The main Festival retrospective in 2011 is devoted to Meryl Streep, universally admired as one of the finest film performers of the past thirty years. The nine-film retrospective includes Streep’s Oscar-winning performances in Kramer vs Kramer (1979) and Sophie’s Choice (1982) alongside a range of modern classics that includes The French Lieutenant’s Woman (1981), Out of Africa (1985) and The Bridges of Madison County (1995).

The Festival will also celebrate the centenary of the birth of Ginger Rogers with a mini-retrospective that includes Swing Time (1936) with Fred Astaire and her Oscar-winning role in Kitty Foyle (1940).

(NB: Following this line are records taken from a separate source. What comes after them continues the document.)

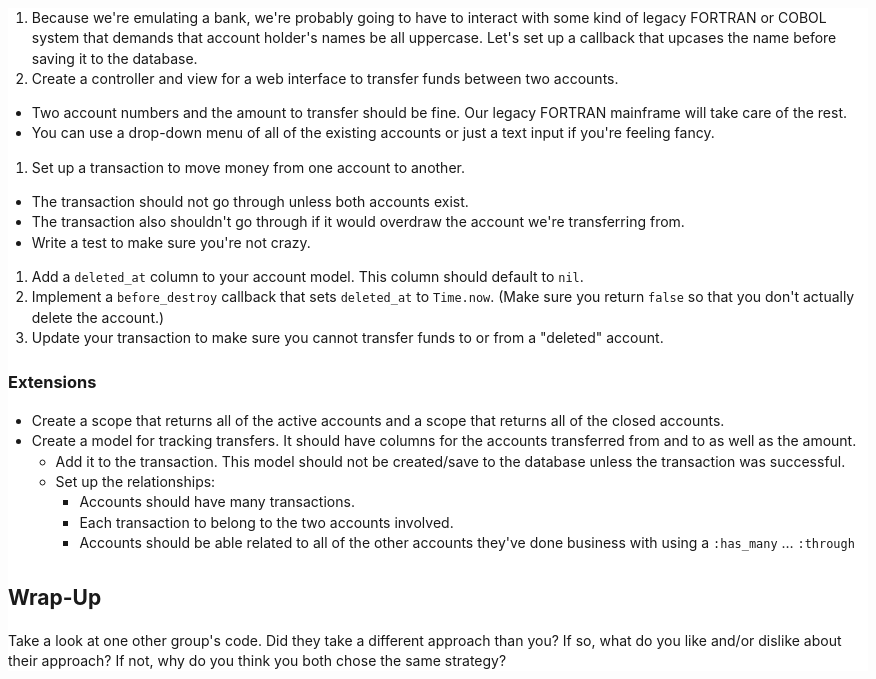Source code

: 1. Because we're emulating a bank, we're probably going to have to interact with some kind of legacy FORTRAN or COBOL system that demands that account holder's names be all uppercase. Let's set up a callback that upcases the name before saving it to the database.
1. Create a controller and view for a web interface to transfer funds between two accounts.
  * Two account numbers and the amount to transfer should be fine. Our legacy FORTRAN mainframe will take care of the rest.
  * You can use a drop-down menu of all of the existing accounts or just a text input if you're feeling fancy.
1. Set up a transaction to move money from one account to another.
  * The transaction should not go through unless both accounts exist.
  * The transaction also shouldn't go through if it would overdraw the account we're transferring from.
  * Write a test to make sure you're not crazy.
1. Add a `deleted_at` column to your account model. This column should default to `nil`.
1. Implement a `before_destroy` callback that sets `deleted_at` to `Time.now`. (Make sure you return `false` so that you don't actually delete the account.)
1. Update your transaction to make sure you cannot transfer funds to or from a "deleted" account.

### Extensions

* Create a scope that returns all of the active accounts and a scope that returns all of the closed accounts.
* Create a model for tracking transfers. It should have columns for the accounts transferred from and to as well as the amount.
  * Add it to the transaction. This model should not be created/save to the database unless the transaction was successful.
  * Set up the relationships:
    * Accounts should have many transactions.
    * Each transaction to belong to the two accounts involved.
    * Accounts should be able related to all of the other accounts they've done business with using a `:has_many` … `:through`

## Wrap-Up

Take a look at one other group's code. Did they take a different approach than you? If so, what do you like and/or dislike about their approach? If not, why do you think you both chose the same strategy?
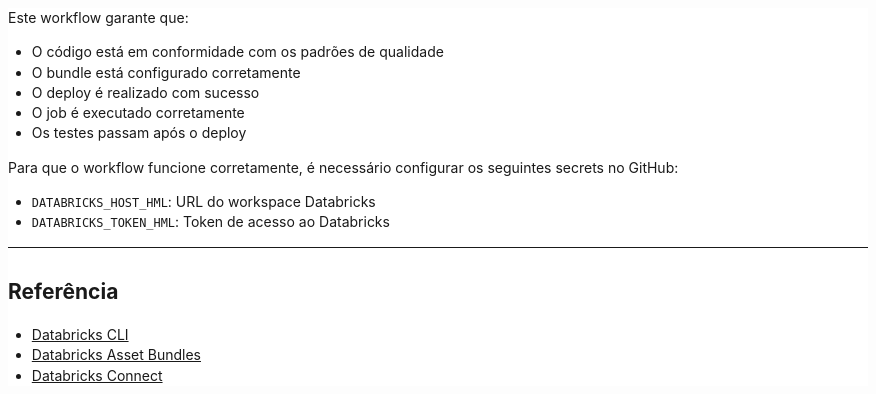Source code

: Este workflow garante que:
- O código está em conformidade com os padrões de qualidade
- O bundle está configurado corretamente
- O deploy é realizado com sucesso
- O job é executado corretamente
- Os testes passam após o deploy

Para que o workflow funcione corretamente, é necessário configurar os seguintes secrets no GitHub:
- `DATABRICKS_HOST_HML`: URL do workspace Databricks
- `DATABRICKS_TOKEN_HML`: Token de acesso ao Databricks

---

## Referência

- [Databricks CLI](https://docs.databricks.com/aws/en/dev-tools/cli/)
- [Databricks Asset Bundles](https://docs.databricks.com/aws/en/dev-tools/bundles)
- [Databricks Connect](https://docs.databricks.com/aws/en/dev-tools/databricks-connect/python/)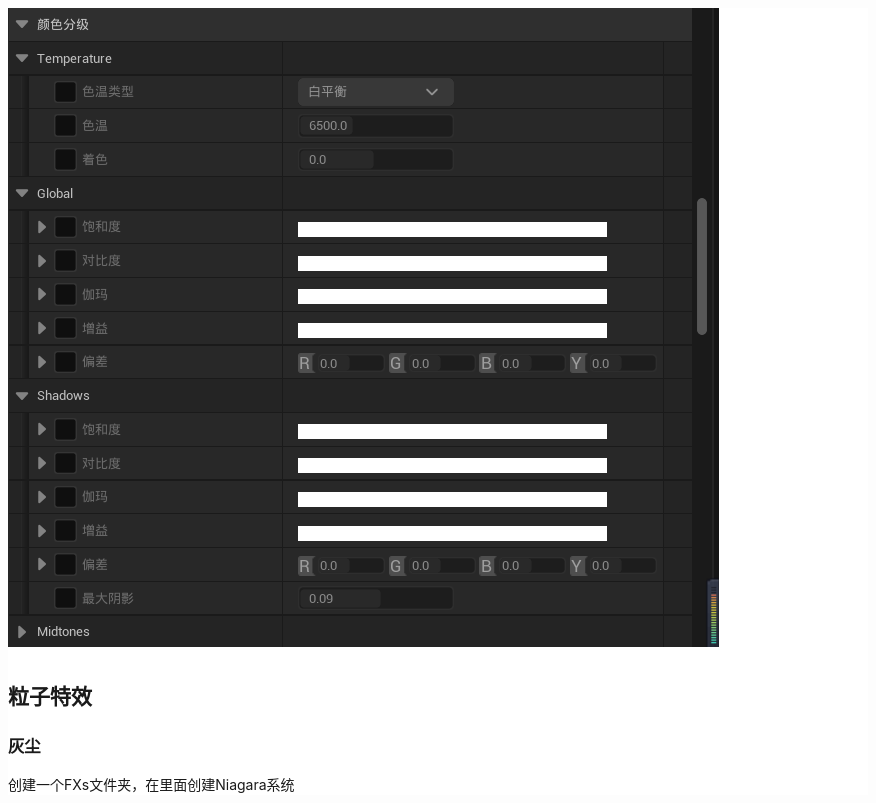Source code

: ![image-20220811200920254](assets/image-20220811200920254.png)



## 粒子特效

### 灰尘

创建一个FXs文件夹，在里面创建Niagara系统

The centenary of the birth of Vincent Price is marked with a very special, late-night screening of The Tingler (1959) introduced by master showman Bruce Goldstein.

Out of the Past features an extended programme of restorations and renovations designed to bring iconic movies back to their true home on the big screen. 2011 treats include a 50th anniversary screening of the landmark, Oscar-winning musical West Side Story (1961), a 60th anniversary screening of the thrilling adventure yarn The African Queen (1951) with Katharine Hepburn and Humphrey Bogart, the extended director’s cut of Volker Schlondorff’s The Tin Drum (1979) and the restored David Bowie classic The Man Who Fell to Earth (1976).

Last year’s inaugural Glasgow Film Festival Margaret Tait Award was won by Torsten Lauschmann who will be exhibiting his work at a special event at GFF 2011. The Festival is also delighted to announce an open call for this year’s nominations and to express thanks to Creative Scotland and LUX.  Among the many guests scheduled to attend the Festival will be Ken Loach and his son the film director Jim Loach, comic book artist Dave Gibbons, filmmakers Miranda Pennell and Joanna Hogg and Glasgow-born Iain Smith, one of the greatest producers to come from Scotland with an extraordinary career that stretches from Chariots of Fire (1981) and Local Hero (1983) to Alexander (2004), Children of Men (2006), Wanted (2008) and The A-Team (2010). “We are thrilled to welcome Iain Smith back to the
Festival to discuss a career of truly international significance,” says Allan Hunter.

“We look forward to announcing further special guests and appearances in the run up to the Festival’s opening night on Thursday 17 February and to a hugely successful 2011 Festival experience.”